Since Malaysia was the official facilitator of the talks being held in Kuala Lumpur, U.S. role was through the U.S. Institute of Peace (USIP), a quasi-state agency created by an act of Congress. Washington promised an initial $30 million aid package to the MILF subject, however, to the latter’s signing a final peace agreement. The USIP’s Philippine Facilitation Project, which allowed U.S. state department authorities a direct access to the MILF including its military camps, lasted from 2003-2007. Since then, U.S. liaison with the MILF has been continued by the state department and its embassy in Manila.
Meantime, Malaysia, Libya, and the Organization of Islamic Countries (OIC) tried to persuade the MILF to drop its secessionist goal, work for an expanded autonomy and, at one point, to adjust its hard position against the constitutional framework of the negotiations. This stance complemented the USIP’s peace formula regarding an expanded autonomy with legal authority for the MILF and for the GRP to soften its constitutional rigidity.
The MoA-AD, the signing of which was aborted by a Supreme Court (SC) temporary restraining order, articulates a compromise deal with the MILF in which its historical ancestral domain claim is recognized by the government in principle but makes its actualization conditional. The implementation of this claim, along with the ownership of natural resources and the exercise of jurisdictional authority, will need to pass through the gauntlet of more contentious negotiations leading up to the Comprehensive Compact, plebiscite, and a constitutional amendment that will establish a federal system. More importantly, the agreement binds the MILF to honor private landholdings, corporate plantations, foreign investments particularly in energy resources, as well as the presence of foreign forces in Bangsamoro.
II. The Peace Process and U.S. Role
The critique that the U.S. had a hand in crafting the MoA appears to be not without basis. The agreement – the whole peace talks for that matter – is a by-product of a new peace formula whose underlying goal is to enhance the U.S.’ comprehensive security strategy in Mindanao and the whole Southeast Asian region. Among other instruments, the superpower’s security imperatives, i.e., economic, geo-political, and military objectives, are promoted through the now spurious “war on terrorism” defining the region as the second front. This post-9/11 declaration, backed by Arroyo, became the entry point for an indefinite forward deployment of U.S. forces and basing facilities particularly in southern Philippines.
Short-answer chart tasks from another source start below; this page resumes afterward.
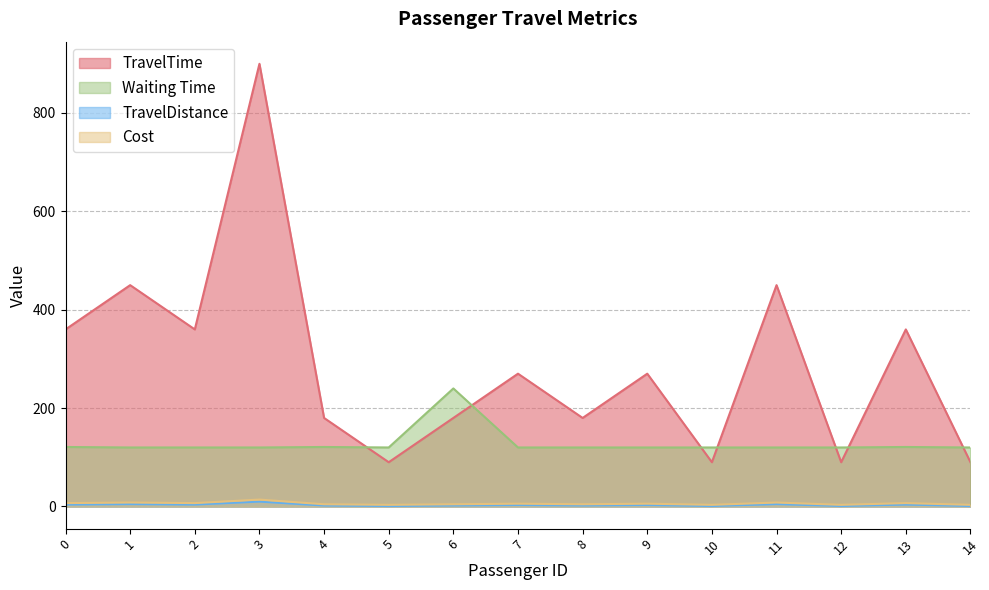

What is the difference between the maximum and minimum values in the TravelTime series?

810.0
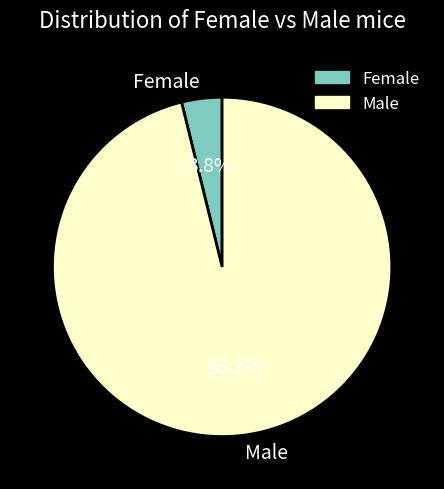

Does any single category account for the majority?

Yes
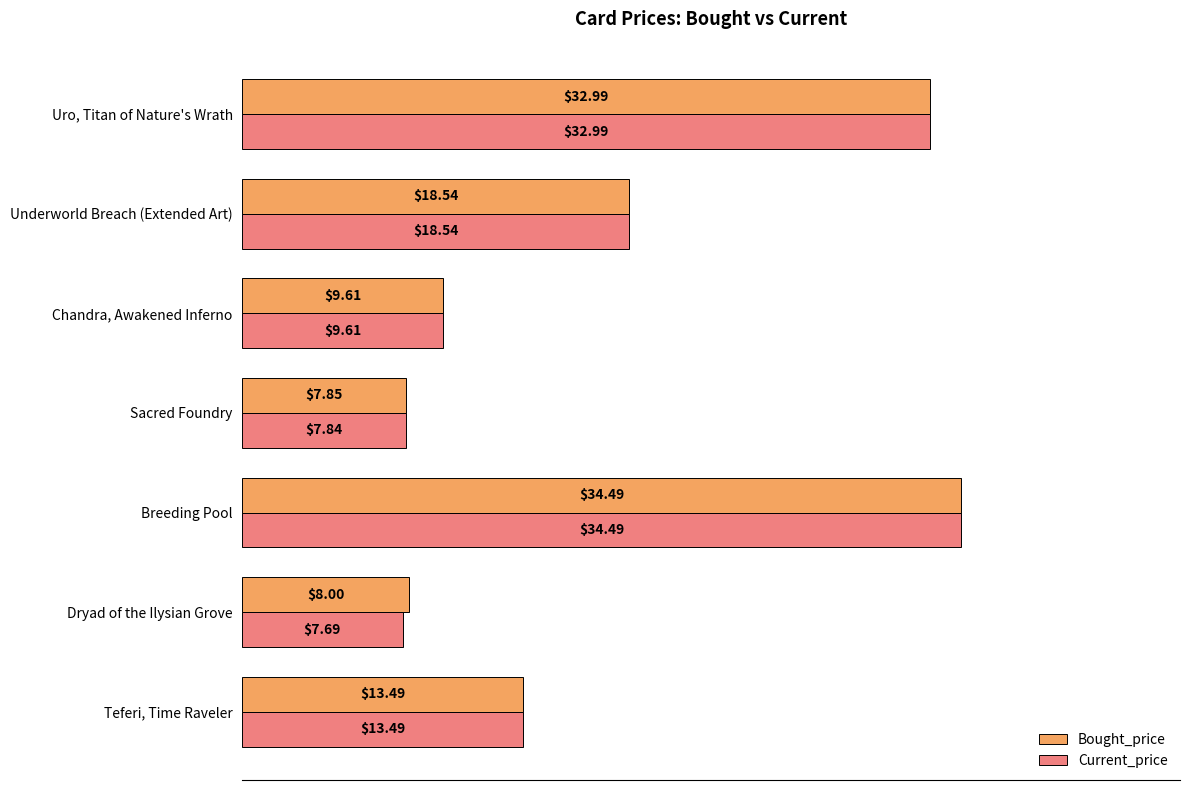

Rank the categories by Bought_price value from highest to lowest.

Breeding Pool, Uro, Titan of Nature's Wrath, Underworld Breach (Extended Art), Teferi, Time Raveler, Chandra, Awakened Inferno, Dryad of the Ilysian Grove, Sacred Foundry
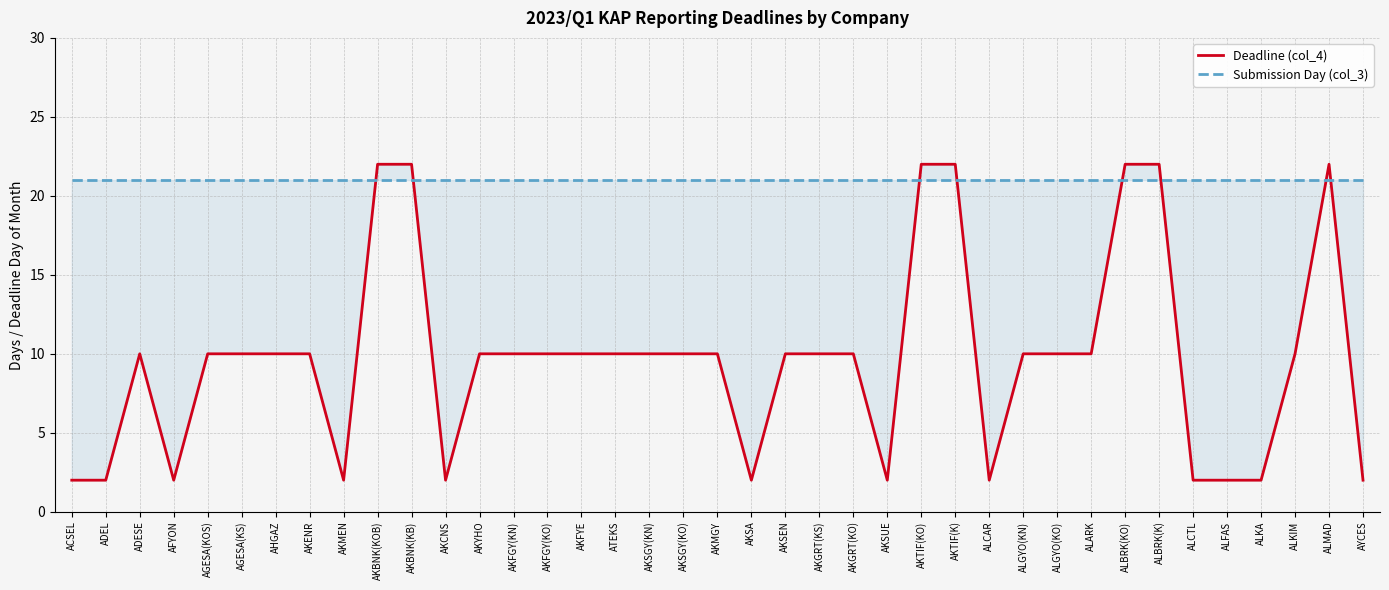

Between which two adjacent categories do Submission Day (col_3) and Deadline (col_4) first intersect?

AKMEN and AKBNK(KOB)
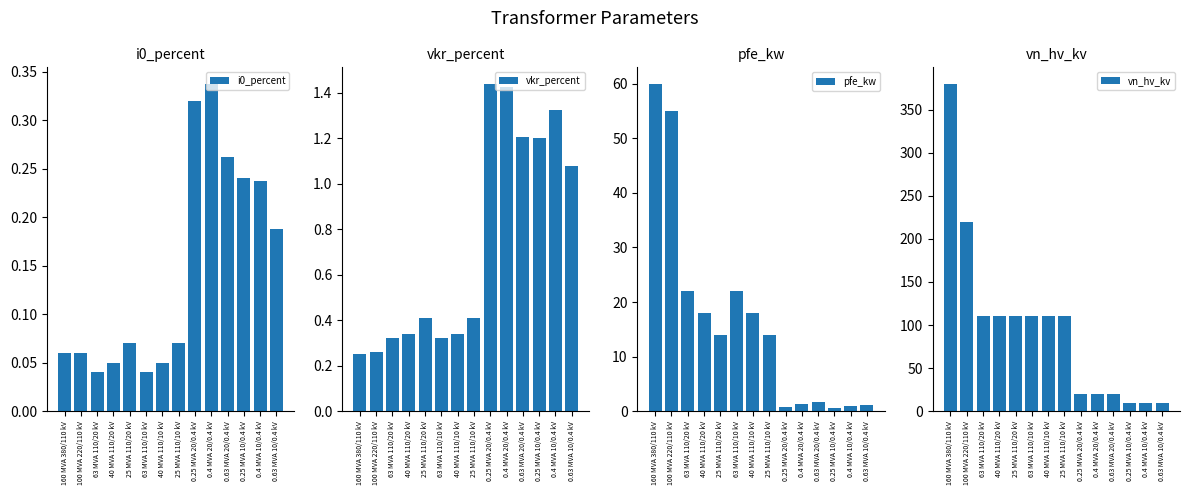

At which category is the sum across all series the highest?

160 MVA 380/110 kV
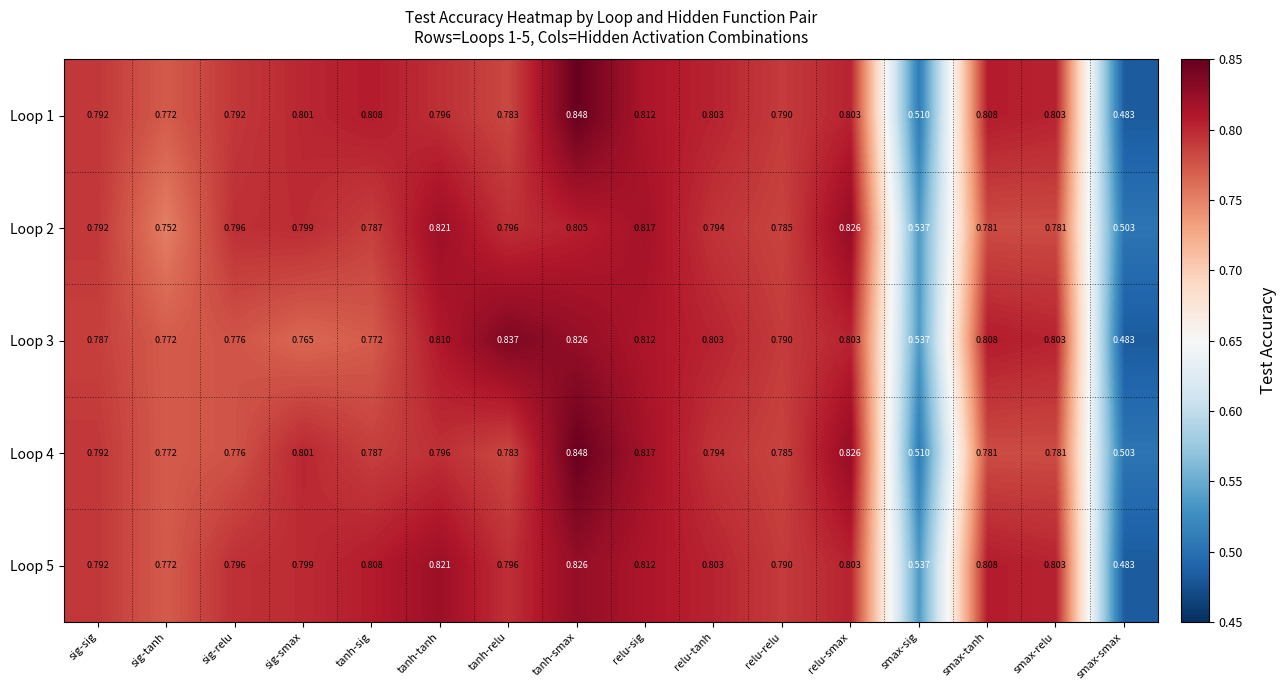

At which category does the chart reach its minimum across all series?

smax-smax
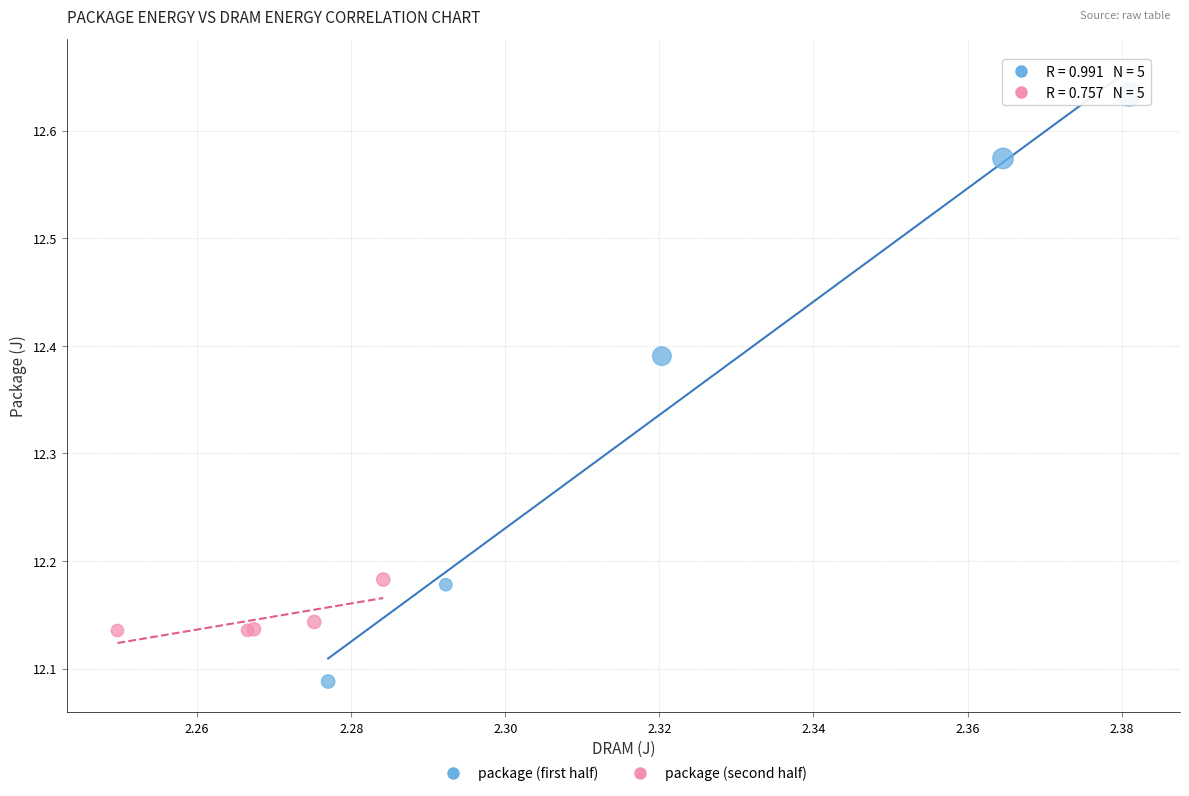

Which series has the widest spread of Y values?

package (first half)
With the USIP and other policy thinkers in Washington, however, this strategy has been reformulated to adopt what is described as the “political economy of security.” Basically, this new formula postulates that U.S. security imperatives are better advanced by transforming the Bangsamoro into a governable zone and a stable extension of global capitalism supported by international funds and investments in a post-conflict scenario. Mindanao, particularly the Bangsamoro homeland, holds the key to U.S. security goals in Southeast Asia and the MILF is seen as a major player for undercutting the influence of anti-American extremism particularly among the region’s Muslim populations. The non-resolution of the Moro problem now will have far-reaching implications to U.S. security imperatives in the region in the future.
What this means is that, using the classic “carrot and stick” policy, U.S. special forces will continue to pin down the Abu Sayyaf Group and other alleged terrorist networks through surgical military strikes and expanded intelligence, but the politico-diplomatic approach will moderate the MILF by tying it down to a protracted peace process and cutting its ties to the ASG and extremist politics. As far as the U.S. is concerned, the push for the MILF’s abandonment of secessionism matched by the Arroyo regime’s dropping of its constitutional rigidity with the support of Malaysia and other countries is a positive step for moving the peace process forward.